First-quarter sales growth was 20 percent (13 percent after currency adjustment) compared with the extremely strong first quarter in the previous year.
We managed to offset the effects of more expensive raw materials, higher freight prices and increased sickness absences through higher prices and efficiency measures. We posted an EBIT margin for the quarter of 22.8 percent, corresponding to a currency-adjusted year-on-year improvement of 0.4 percentage points.
Good start in Region Europe & RoW
As a consequence of Russia’s invasion of Ukraine, we implemented an immediate stop on sales to Russia and Belarus. For natural reasons, our partners in Ukraine have not purchased any products since the invasion started. These events are deeply tragic on a human level. However, financial impact on the Thule Group is limited since these countries account for less than 1 percent of our sales. Moreover, we have no suppliers in these three countries.
During the quarter, sales in the region increased 9 percent after currency adjustment, compared with an exceptionally strong first quarter in the previous year. Positive to note, was that all four product categories grew during the quarter.
The markets that grew most during the quarter were Germany, Belgium, the Netherlands, France, the Czech Republic and Spain. In the southern hemisphere, Australia, New Zealand and South Africa in particular continued to perform well as these countries concluded their important summer seasons.
Very strong growth in Region Americas
In Region Americas, compared with the exceptionally strong first quarter of 2021, still posted sales growth year-on-year of a full 27 percent in the quarter after currency adjustment.
We grew in all four product categories and in all markets in the region, and where Canada excelled in particular.
Capacity increases and higher inventory levels
As previously announced, we’re investing significant resources to further expand our production capacity to meet the substantial increase in sales. We are satisfied with the projects’ progress, despite longer lead times for everything from building materials to automation equipment.
We have, thanks to increased capacity, been able to better meet the increased demand during the autumn and beginning of the year. We therefore estimate that inventory levels at retail is back at similar balanced levels ahead of the peak season as before the pandemic.

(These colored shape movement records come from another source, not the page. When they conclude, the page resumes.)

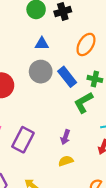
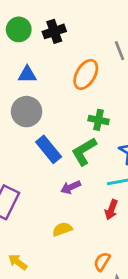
blue rectangle: (67, 77) -> (49, 149), moved
purple arrow: (65, 137) -> (71, 187), moved, turned 48

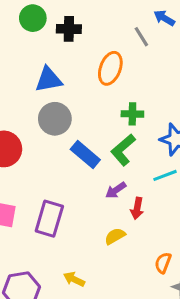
green circle: (19, 29) -> (33, 18), moved
black cross: (54, 31) -> (69, 29), turned 30
blue triangle: (27, 75) -> (49, 80), size x1.4
red arrow: (111, 210) -> (137, 208), moved

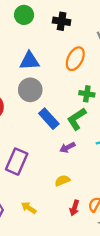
black cross: (69, 29) -> (62, 21), moved
red arrow: (137, 208) -> (74, 208), moved

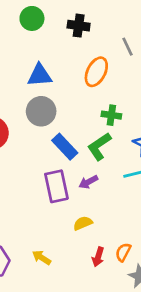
purple rectangle: (17, 162) -> (56, 186), moved, turned -35

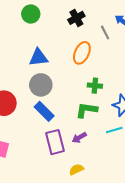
black cross: (79, 26) -> (76, 18), moved, turned -35
green L-shape: (99, 146) -> (87, 110), turned 45
blue rectangle: (65, 147) -> (44, 111), moved

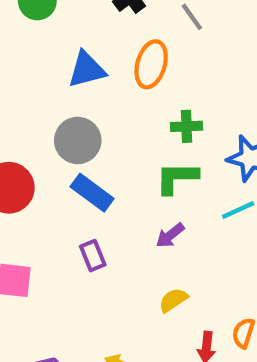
blue triangle: (38, 57) -> (87, 70), moved
purple rectangle: (55, 142) -> (93, 256), moved, size x0.6

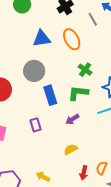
orange ellipse: (151, 64) -> (72, 39), turned -50
green cross: (186, 126) -> (85, 70), turned 32
blue rectangle: (92, 193) -> (50, 95), moved, turned 30

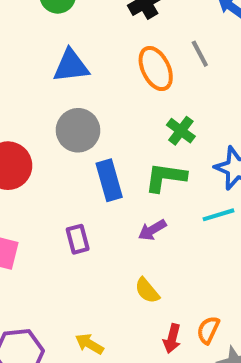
gray line: (93, 19) -> (200, 54), moved
blue triangle: (42, 39) -> (71, 66), moved
yellow semicircle: (71, 149) -> (147, 291), turned -104

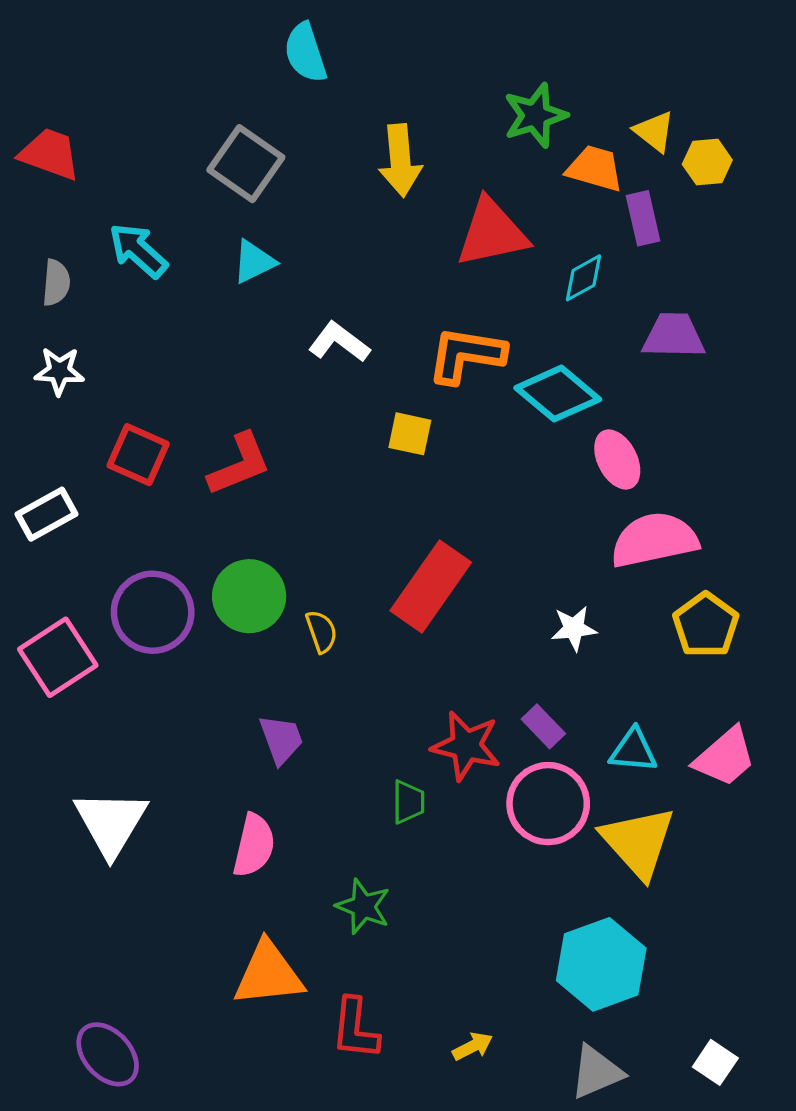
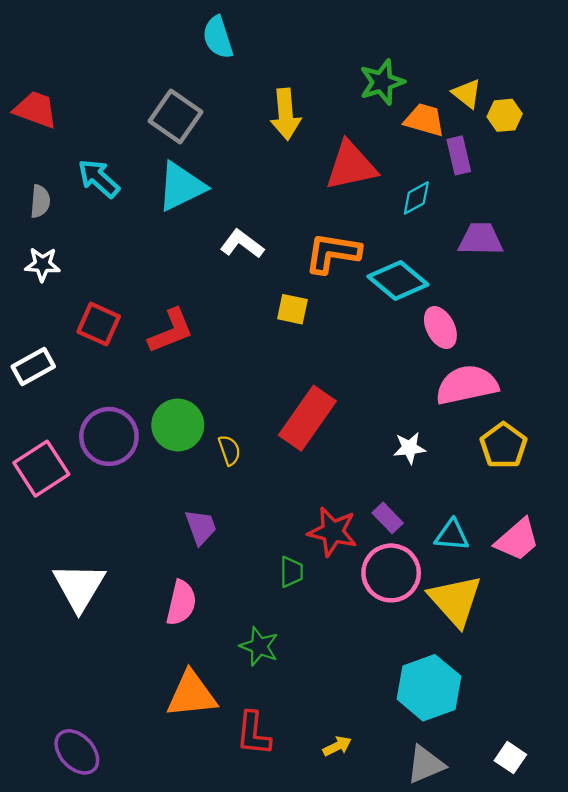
cyan triangle: (254, 262) -> (181, 186), size x1.6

To ensure high delivery reliability and short lead times also going forward, we have continued to build up inventory levels during the quarter ahead of the spring season. In the current times, higher inventory levels are required to flexibly manage the significantly protracted lead times of various components, as well as to anticipate any major delays in the global supply chain. The build-up of inventory comprises components for high-volume products.
Long-term positive trends for current categories and new categories in the pipeline
The underlying market trend of consumers seeking to live active lives close to home remains stable and positive. Over the next few years, we expect general market growth for our existing product categories to be in line with pre-pandemic growth, i.e., around 3–4 percent. Our ambition remains to win market share and to continue to outpace the market growth in our current categories.
We will start growth journeys in two additional product categories in 2023. I look forward to presenting these at the capital markets day in Hillerstorp, Sweden, on Wednesday, May 11. We will also present our modern roof rack factory, our newly opened global development center and our expanded and world-leading Thule Test Center™.